## DIRECTIONS FOR THIS TASK
The lines to repeat run from the one containing "Originalform des bekannten" through the last line of the records below; repeat them exactly and give nothing more.
####
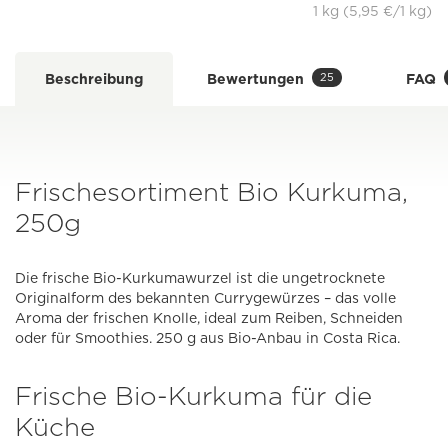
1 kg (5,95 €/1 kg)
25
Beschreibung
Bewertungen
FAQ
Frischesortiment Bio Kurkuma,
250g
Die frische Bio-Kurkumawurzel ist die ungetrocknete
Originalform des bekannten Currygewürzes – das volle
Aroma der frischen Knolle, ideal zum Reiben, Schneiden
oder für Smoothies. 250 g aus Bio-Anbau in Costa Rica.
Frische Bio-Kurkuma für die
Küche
####
## YOUR SOLUTION
Originalform des bekannten Currygewürzes – das volle
Aroma der frischen Knolle, ideal zum Reiben, Schneiden
oder für Smoothies. 250 g aus Bio-Anbau in Costa Rica.
Frische Bio-Kurkuma für die
Küche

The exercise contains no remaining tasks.